[This was my weekly column for GlobalNews.ca. – AC]
At the risk of sounding like Grandpa Simpson, please turn it down.
My career in radio spans more than 40 years as a radio host, writer, reporter, and interviewer. To say that sound and audio are my life would not be far from the truth, since I spend most of my time listening and turning all that I hear to tell stories to radio listeners and podcast listeners around the world. I have always been deeply obsessed with good audio, partly because I’m a huge music fan but mostly because I make my living through sound.
As an audiophile geek, I can’t imagine a life without the gift of sound and music. But I know that as I get older, hearing is one of those things that starts to decline for many of us, even if it’s in small ways. It can happen gradually as part of the aging process or can be caused by trauma or prolonged exposure to high levels of sound.
Take musicians. Some of the biggest names in music, from Beethoven to Pete Townshend to Trent Reznor and Chris Martin, have reported having at least some hearing loss or tinnitus (the perception of noise like ringing in your ears). According to the Hearing Health Foundation (HHF), a non-profit funder of hearing research in the U.S., musicians are four times as likely to develop noise-induced hearing loss than the general public.

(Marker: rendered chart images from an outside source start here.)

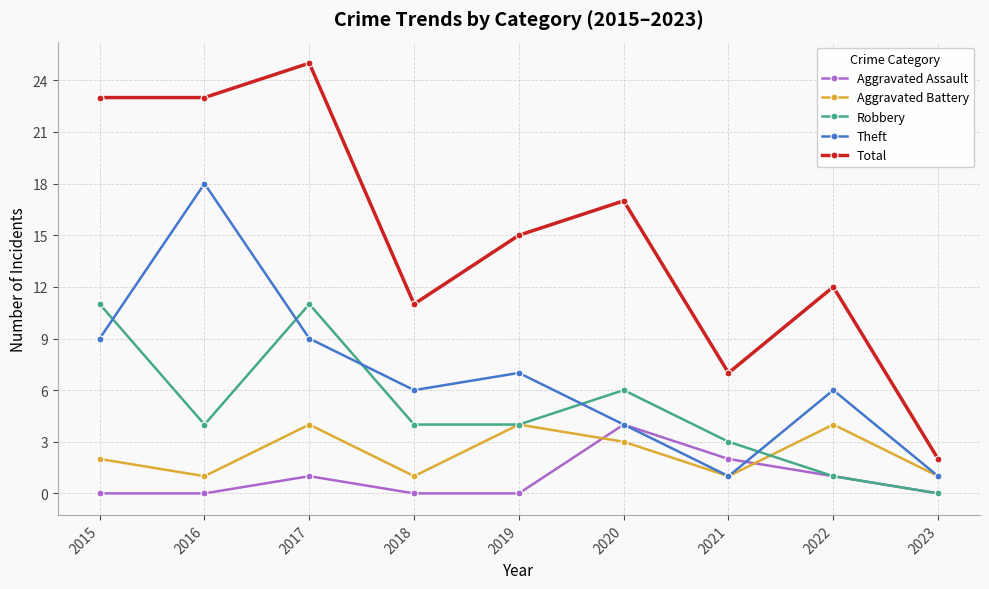

The Aggravated Assault series shows 3 at 2021. True or false?

False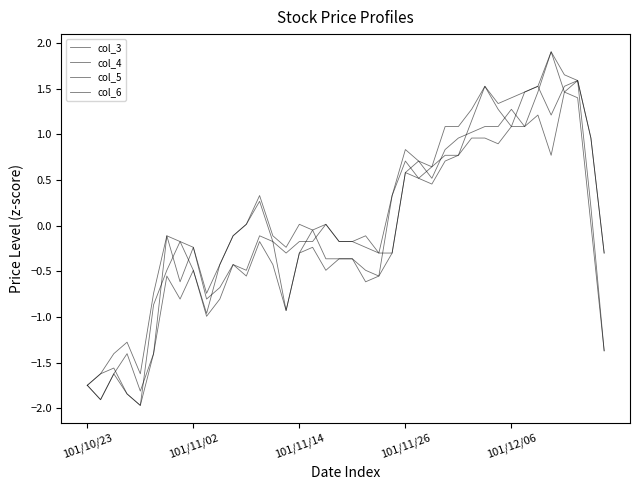

Does the chart have visible grid lines?

No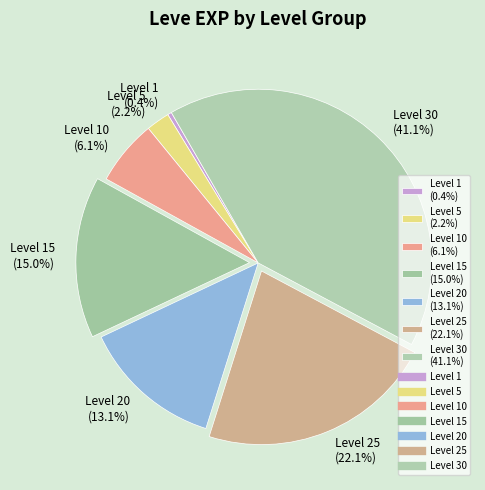

Between Level 5 (2.2%) and Level 25 (22.1%), which is larger?

Level 25 (22.1%)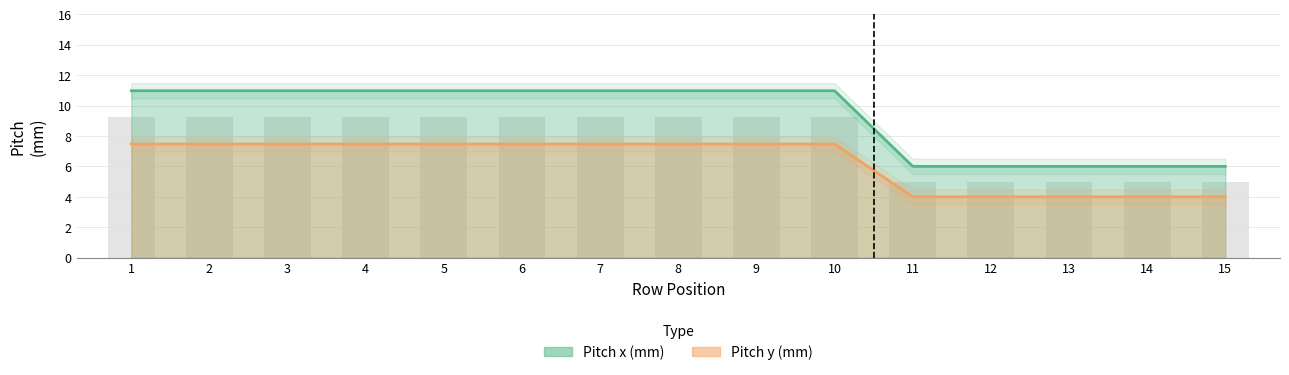

What is the sum of all Pitch y (mm) values?

94.7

The percentage is higher for tinnitus, which can interfere with your hearing but is not necessarily a precursor to hearing loss. Still, it can be enough to drive you to madness.
But you don’t have to be a musician for loud music to damage your hearing. HHF reports that there’s evidence that loud rock music, and the use of personal listening devices with earphones, can also take a lot of the blame for the rest of us.